4 Things to Know: Stephen Wilson’s MODULARITY at New Gallery
THE SPRAWLING SOUTH CHARLOTTE STUDIO belonging to Stephen Wilson carries a hum of embroidery machines, stitching the artist’s creations into existence. On a recent Wednesday, the artist invited us into his studio to find out more about his new, ongoing body of work under the Modularity banner. Below, learn about the new series, now on display in a New Gallery show in uptown.
1. Unlike many series, Modularity is actually a mix of several explorations and styles for the artist. Here, he uses standardized sizes in cases, so that the hundreds of new works he’s creating can be assembled into endless variations in a modular fashion. A set of four similarly colored works may differ entirely in approach, whether it’s a play on pop iconography or a meditation on texture, a figurative scene or an abstract study.

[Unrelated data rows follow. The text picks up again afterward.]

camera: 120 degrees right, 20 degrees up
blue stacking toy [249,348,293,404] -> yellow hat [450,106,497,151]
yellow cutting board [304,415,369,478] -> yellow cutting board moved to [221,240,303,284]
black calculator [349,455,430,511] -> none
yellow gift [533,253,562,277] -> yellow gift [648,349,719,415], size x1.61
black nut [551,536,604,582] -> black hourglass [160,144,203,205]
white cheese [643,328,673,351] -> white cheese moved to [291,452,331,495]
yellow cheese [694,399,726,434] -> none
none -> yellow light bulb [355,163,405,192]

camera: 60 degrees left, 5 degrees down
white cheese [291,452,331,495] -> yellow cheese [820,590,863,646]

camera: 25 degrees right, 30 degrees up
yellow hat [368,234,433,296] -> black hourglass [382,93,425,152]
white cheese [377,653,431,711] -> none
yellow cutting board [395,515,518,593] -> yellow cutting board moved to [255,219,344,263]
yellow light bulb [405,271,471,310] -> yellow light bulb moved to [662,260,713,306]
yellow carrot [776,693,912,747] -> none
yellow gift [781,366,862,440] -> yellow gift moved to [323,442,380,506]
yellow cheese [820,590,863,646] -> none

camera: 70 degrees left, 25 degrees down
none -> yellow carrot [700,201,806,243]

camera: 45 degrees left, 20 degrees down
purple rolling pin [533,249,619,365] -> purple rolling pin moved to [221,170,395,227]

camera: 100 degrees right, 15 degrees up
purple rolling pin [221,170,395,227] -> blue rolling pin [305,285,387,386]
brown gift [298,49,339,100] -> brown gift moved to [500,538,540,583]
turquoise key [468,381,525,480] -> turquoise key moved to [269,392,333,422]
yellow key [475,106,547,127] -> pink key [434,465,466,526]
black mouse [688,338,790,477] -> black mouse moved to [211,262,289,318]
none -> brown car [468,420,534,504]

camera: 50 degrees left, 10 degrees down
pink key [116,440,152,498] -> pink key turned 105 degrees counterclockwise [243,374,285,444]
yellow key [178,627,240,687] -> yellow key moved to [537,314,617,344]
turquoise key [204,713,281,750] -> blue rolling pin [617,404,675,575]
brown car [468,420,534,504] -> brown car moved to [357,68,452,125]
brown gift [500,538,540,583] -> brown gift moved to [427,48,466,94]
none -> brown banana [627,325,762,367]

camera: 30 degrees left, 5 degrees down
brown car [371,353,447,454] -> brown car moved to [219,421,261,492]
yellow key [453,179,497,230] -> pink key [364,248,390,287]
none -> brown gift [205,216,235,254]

“It’s daunting to work in a series,” Wilson says. “I always felt boxed in, doing just one style at a time. Between series, I would do these studies. So I started looking at all of these different studies on the wall, and I thought, If I play with the colors and textures here, this could become its own thing. It’s purposefully set up to be modular. It’s set up like a sampler, like in turn-of-the-century crafts, showing different techniques [in similar hues].”
Pieces can be purchased singularly or in sets, allowing those taking Wilson’s work home to make their own arrangements.
2. The process: The several techniques used in Modularity are part of an ongoing journey for Wilson. The New Jersey native began his career in the textile industry, eventually moving into fine art while employing those embroidery techniques. Today’s practice includes a blend of stitching, sculpture, painting, photography, and 3D printing. At the center of this output is a mastery of digital-based embroidery, the ability for the artist to design each stitch with intention, out of the millions needed for a series. Whether it’s creating his intricate, signature butterflies or lining the eye lashes of a figure, embroidery shines in unexpected ways in Wilson’s work.
The way he's able to disassemble luxury fashion boxes, whether it’s Dior or Hermes, and other popular totems has led to brand collaborations. In recent years, he’s worked with sneaker boxes in new experiments. “People will buy a luxury box work alongside a play on a [more street-style] brand,” Wilson says. “I like that, because that’s what people do: They mix fashions, so why not do the same with art?”
He’s also created his own icons, which appear throughout his work and allow one series to allude to another, a constant conversation between approaches and eras of his practice.
3. Here I Am, a series that accompanied Modularity upon its March 6 opening, has its own story. On a recent Saturday, a more raucous sound filled Wilson’s South Charlotte space, as local pre-teens and teens collaborated with the artist on a new series titled Here I Am. Wilson captured photos of uptown Charlotte, and then implemented the local kids’ own painted designs into new, embroidered works.
These youths are involved with nonprofit Children's Home Society of NC, which facilitates adoptions, helps maintain foster situations, and offers family education. Thirty of these works are integrated into the New Gallery show, and 100-percent of the proceeds from these pieces goes toward CHS.
The work, in many ways, feels a kinship to Modularity. In fact, works in Here I Am were designed that way in size and as similar experimentations in texture, able to be assumed with the modular sets handpicked from Modularity. Wilson says the teens didn’t know how their paintings in his studio were going to be used. At a March 5, they saw just how their handiwork was integrated into images of their city. “I wanted them to be proud to be part of this show,” Wilson says. “Each is meant to stand on its own as a work of art.”
4. The schedule: Modularity is up at New Gallery through April 13. The gallery is opened Tuesday through Friday, 11 a.m.-5:30 p.m., and Saturday, 11 a.m.-5 p.m.